■ Exercise description:
Using the data beneath, show every line that includes the word "skin".

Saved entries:

══════════

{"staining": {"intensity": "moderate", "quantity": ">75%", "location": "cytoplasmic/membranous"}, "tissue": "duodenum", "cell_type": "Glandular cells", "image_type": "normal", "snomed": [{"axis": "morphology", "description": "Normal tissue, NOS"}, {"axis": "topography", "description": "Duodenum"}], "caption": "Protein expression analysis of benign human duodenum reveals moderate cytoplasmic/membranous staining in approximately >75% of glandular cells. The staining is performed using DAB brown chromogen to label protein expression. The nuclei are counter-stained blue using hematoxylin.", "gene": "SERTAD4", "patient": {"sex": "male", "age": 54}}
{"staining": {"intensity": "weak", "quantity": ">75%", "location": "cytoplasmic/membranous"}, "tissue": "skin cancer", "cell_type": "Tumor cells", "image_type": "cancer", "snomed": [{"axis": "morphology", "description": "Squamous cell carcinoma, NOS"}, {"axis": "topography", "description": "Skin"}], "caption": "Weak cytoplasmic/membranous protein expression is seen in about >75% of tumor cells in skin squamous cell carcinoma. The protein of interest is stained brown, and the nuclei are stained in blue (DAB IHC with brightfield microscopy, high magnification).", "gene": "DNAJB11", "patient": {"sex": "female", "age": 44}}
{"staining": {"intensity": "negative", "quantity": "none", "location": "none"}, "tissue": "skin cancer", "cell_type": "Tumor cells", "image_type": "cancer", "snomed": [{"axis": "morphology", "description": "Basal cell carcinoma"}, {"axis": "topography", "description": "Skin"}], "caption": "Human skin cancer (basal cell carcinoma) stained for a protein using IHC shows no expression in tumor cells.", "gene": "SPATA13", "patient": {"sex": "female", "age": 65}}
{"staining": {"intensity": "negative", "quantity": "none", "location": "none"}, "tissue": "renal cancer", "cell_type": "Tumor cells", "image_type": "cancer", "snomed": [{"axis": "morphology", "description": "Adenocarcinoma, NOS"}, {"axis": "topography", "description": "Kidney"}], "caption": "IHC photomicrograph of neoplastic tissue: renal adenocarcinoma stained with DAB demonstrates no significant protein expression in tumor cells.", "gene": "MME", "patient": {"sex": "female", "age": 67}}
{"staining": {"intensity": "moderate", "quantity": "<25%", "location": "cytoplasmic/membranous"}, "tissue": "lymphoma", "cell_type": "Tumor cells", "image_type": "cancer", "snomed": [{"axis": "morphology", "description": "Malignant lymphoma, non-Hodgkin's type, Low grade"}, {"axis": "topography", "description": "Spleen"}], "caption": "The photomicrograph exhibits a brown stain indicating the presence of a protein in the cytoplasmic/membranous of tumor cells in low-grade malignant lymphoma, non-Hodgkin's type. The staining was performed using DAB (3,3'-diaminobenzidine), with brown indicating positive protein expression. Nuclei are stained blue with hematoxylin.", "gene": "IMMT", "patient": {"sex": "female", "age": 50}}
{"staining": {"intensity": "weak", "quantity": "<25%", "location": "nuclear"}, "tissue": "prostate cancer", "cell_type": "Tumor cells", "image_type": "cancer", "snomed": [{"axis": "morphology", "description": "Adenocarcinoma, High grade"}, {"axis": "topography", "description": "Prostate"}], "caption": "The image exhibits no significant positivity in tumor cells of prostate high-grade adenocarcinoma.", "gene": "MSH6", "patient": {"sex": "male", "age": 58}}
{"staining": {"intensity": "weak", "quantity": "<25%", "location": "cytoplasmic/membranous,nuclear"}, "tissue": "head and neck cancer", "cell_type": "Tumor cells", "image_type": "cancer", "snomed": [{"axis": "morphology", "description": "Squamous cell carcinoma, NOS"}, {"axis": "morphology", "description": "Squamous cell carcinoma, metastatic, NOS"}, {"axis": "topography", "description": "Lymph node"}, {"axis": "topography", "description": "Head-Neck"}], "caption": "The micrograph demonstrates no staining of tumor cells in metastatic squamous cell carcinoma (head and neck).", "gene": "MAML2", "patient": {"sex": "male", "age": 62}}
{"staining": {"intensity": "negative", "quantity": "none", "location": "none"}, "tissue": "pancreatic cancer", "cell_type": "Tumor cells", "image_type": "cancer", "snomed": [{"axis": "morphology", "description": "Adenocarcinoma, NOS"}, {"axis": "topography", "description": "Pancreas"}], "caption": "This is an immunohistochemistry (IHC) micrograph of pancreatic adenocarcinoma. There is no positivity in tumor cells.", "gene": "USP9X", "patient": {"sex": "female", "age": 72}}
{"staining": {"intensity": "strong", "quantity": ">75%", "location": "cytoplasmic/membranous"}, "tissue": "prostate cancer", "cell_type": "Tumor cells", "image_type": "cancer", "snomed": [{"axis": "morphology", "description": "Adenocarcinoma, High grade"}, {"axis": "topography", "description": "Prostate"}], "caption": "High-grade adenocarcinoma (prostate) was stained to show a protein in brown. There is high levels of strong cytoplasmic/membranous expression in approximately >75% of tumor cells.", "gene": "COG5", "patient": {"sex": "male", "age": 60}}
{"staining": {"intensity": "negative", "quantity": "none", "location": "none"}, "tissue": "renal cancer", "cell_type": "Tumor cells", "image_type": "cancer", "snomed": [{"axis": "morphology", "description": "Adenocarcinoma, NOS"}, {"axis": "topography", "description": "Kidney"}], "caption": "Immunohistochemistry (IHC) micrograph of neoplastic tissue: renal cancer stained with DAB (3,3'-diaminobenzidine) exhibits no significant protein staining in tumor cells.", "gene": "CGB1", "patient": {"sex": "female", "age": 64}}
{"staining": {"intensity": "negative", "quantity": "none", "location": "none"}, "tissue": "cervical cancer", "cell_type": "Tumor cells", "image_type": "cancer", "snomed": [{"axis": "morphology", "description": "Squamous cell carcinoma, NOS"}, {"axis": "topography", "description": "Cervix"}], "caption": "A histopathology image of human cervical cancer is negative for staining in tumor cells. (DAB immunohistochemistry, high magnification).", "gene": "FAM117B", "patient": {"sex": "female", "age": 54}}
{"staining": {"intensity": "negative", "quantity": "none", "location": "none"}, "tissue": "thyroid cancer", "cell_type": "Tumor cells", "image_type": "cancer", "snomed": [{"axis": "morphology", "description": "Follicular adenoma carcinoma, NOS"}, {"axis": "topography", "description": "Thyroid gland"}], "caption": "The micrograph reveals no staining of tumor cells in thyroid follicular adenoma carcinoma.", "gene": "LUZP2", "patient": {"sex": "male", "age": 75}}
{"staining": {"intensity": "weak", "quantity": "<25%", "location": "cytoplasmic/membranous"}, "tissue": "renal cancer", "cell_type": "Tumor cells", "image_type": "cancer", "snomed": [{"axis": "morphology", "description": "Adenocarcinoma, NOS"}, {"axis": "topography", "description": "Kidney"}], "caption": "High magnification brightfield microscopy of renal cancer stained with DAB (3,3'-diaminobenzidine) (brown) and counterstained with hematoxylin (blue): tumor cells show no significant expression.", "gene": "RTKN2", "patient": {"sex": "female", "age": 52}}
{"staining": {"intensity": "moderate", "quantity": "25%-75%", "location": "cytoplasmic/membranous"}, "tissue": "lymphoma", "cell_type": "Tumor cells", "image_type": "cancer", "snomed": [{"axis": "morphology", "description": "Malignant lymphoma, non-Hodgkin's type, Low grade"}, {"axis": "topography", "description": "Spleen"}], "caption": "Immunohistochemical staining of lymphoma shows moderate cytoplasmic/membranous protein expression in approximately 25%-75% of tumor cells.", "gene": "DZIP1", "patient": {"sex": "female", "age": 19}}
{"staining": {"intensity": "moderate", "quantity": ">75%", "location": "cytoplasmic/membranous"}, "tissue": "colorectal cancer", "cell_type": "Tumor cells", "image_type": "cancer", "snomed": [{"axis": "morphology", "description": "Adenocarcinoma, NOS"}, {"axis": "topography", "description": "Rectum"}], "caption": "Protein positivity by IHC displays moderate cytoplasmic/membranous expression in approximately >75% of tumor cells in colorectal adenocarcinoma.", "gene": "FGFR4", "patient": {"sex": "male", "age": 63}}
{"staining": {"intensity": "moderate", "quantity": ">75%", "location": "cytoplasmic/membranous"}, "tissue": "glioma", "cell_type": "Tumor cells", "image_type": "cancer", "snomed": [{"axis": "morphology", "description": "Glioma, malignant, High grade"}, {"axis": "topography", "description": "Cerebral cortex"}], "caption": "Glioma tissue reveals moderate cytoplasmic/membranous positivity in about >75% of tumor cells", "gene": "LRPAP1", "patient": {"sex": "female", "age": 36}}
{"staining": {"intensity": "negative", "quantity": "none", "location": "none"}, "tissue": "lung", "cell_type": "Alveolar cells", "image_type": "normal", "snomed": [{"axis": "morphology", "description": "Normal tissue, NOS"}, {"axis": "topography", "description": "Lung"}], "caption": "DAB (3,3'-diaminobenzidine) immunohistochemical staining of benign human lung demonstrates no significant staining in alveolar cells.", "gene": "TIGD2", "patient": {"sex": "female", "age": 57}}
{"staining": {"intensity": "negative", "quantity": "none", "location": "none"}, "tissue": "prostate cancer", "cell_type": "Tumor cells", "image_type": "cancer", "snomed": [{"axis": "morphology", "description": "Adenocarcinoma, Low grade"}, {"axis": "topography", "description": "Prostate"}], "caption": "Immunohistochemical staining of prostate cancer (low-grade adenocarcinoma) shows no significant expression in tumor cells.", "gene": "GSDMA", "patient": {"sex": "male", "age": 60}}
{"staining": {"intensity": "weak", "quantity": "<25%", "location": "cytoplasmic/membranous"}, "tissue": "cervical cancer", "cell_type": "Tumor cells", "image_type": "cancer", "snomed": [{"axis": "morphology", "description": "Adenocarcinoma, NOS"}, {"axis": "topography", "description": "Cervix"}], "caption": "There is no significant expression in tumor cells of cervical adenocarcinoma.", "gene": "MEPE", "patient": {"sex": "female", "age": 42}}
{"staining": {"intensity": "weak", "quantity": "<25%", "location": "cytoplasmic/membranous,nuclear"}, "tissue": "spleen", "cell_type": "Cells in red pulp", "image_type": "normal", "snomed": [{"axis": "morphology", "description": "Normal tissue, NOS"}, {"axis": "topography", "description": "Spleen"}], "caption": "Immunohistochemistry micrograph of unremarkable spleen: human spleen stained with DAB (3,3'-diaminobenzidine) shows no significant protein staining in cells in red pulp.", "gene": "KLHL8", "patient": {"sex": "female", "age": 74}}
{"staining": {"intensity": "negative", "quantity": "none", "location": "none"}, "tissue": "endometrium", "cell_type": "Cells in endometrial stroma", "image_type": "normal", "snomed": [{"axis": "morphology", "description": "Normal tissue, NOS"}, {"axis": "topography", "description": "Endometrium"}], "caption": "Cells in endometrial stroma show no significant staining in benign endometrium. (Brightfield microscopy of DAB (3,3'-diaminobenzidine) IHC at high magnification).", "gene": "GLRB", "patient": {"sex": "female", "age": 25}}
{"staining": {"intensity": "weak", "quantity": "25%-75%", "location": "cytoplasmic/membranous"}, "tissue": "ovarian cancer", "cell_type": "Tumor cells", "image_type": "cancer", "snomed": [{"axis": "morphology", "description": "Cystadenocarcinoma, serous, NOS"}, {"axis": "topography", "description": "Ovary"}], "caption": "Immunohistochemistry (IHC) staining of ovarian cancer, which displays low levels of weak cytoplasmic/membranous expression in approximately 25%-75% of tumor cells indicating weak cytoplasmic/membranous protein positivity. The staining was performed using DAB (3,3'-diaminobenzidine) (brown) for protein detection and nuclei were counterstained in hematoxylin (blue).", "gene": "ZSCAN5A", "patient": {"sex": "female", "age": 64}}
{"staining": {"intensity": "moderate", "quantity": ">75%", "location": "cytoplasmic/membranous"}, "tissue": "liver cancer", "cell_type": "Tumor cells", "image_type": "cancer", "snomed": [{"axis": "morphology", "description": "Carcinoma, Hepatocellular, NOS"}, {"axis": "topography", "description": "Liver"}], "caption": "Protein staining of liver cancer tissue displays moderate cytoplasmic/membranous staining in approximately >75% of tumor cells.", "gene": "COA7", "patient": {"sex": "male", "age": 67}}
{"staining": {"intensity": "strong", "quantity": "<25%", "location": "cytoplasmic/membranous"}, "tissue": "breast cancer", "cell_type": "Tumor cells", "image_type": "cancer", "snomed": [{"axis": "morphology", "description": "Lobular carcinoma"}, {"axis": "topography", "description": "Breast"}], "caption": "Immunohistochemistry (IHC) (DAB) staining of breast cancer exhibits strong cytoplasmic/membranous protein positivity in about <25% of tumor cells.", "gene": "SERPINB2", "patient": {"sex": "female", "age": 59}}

══════════

■ Problem solution:
{"staining": {"intensity": "weak", "quantity": ">75%", "location": "cytoplasmic/membranous"}, "tissue": "skin cancer", "cell_type": "Tumor cells", "image_type": "cancer", "snomed": [{"axis": "morphology", "description": "Squamous cell carcinoma, NOS"}, {"axis": "topography", "description": "Skin"}], "caption": "Weak cytoplasmic/membranous protein expression is seen in about >75% of tumor cells in skin squamous cell carcinoma. The protein of interest is stained brown, and the nuclei are stained in blue (DAB IHC with brightfield microscopy, high magnification).", "gene": "DNAJB11", "patient": {"sex": "female", "age": 44}}
{"staining": {"intensity": "negative", "quantity": "none", "location": "none"}, "tissue": "skin cancer", "cell_type": "Tumor cells", "image_type": "cancer", "snomed": [{"axis": "morphology", "description": "Basal cell carcinoma"}, {"axis": "topography", "description": "Skin"}], "caption": "Human skin cancer (basal cell carcinoma) stained for a protein using IHC shows no expression in tumor cells.", "gene": "SPATA13", "patient": {"sex": "female", "age": 65}}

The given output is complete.